Some process owner take their roles very seriously, sometimes to the detriment of the organisation. Cases in mind are where no changes may be made to the process without the express permission of the process owner, who because of their seniority is never available to discuss changes or improvements. Similarly, these individuals take sole responsibility for education and training activities, again leading to considerable time delays in the the dispersal of the required information.

Other process owners are so far removed from the process that they are totally ineffective. Consider a senior executive owning the Software Configuration Management process but who has a background in HR. Or the Application Development Lifecycle process owner who has not been directly involved in development for 25 years.

Rather than insist on process ownership, I prefer the idea of Process Custodianship. In this environment, a group of practitioners is assigned custodianship of the process rather than direct ownership. This group should comprise of subject matter experts, process specialists, and practitioners. Time and budget is made available for these groups as part of the process management function. A senior manager is assigned to the group as a sponsor who has the responsibility for oversight of the group to ensure that they are doing their job, but who is a facilitator rather than a authority. The group itself elects a chair to act as a spokesman, liaison officer, and representative on necessary governance boards. This model provides continuity in the event of staff changes, allows staff with direct process knowledge and understanding to drive the process management activities, and ensures that multiple points of contact are in place to support the organisational requirements with respect to that process area.

As with any role, there should be a clearly defined, documented and communicated set of roles and responsibilities set out for the Process Custodian team and its members. These need to be consistent across all process groups perhaps though a charter. Measures should be put in place to monitor the activities of the team, and these measures reported at appropriate governance meetings and reviews, such as Steering Group meetings. Senior executives must be held accountable for groups they have responsibility for, and should report progress at executive operational level reviews.
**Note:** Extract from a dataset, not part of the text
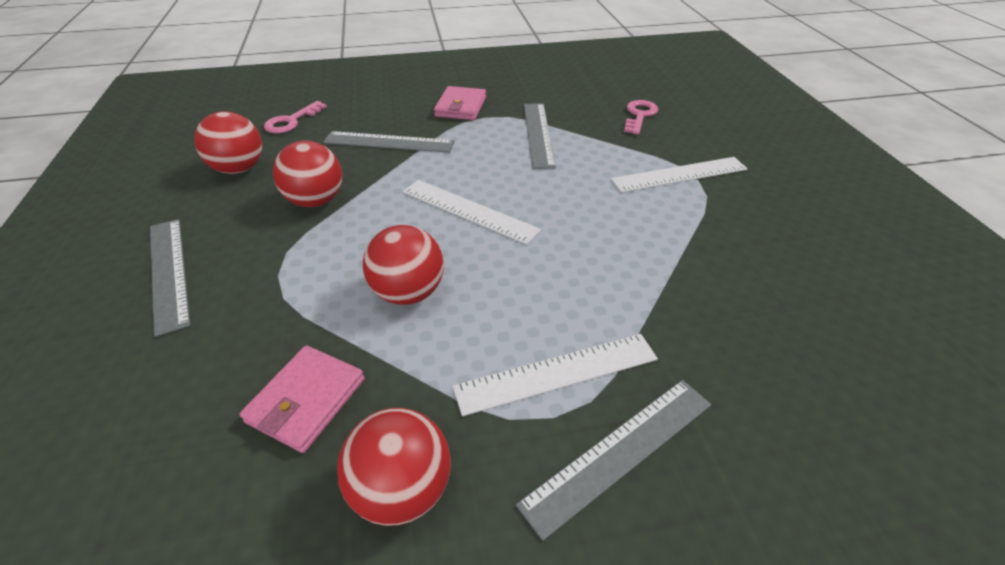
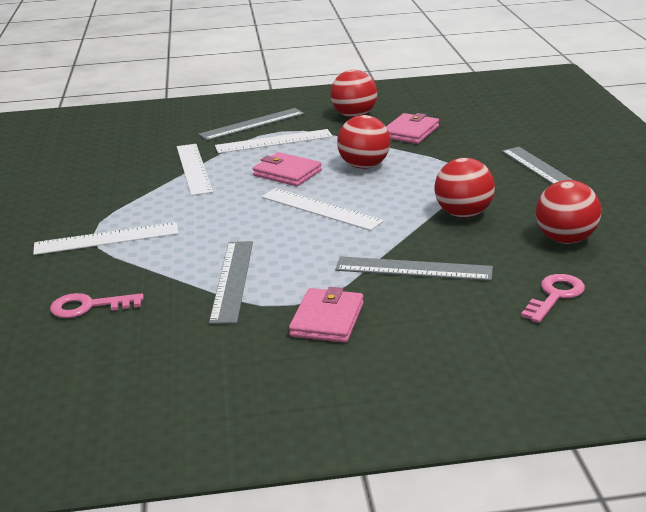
camera: 175 degrees left, 15 degrees down
(517, 278) = (287, 173): none -> pink wallet
(639, 115) = (88, 306): pink key -> pink key turned 60 degrees clockwise
(657, 292) = (193, 168): none -> white ruler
Finally there needs to be a mechanism to ensure business continuity so that individuals are replaced as and when necessary, either because of attrition, or simply because staff are no longer in a position to effectively carry out their responsibilities.

This relatively simple change reduces much of the risk associated with single point of contact process ownership, allows practitioners to influence the processes they are expected to follow, and should better help to keep processes effective and under control.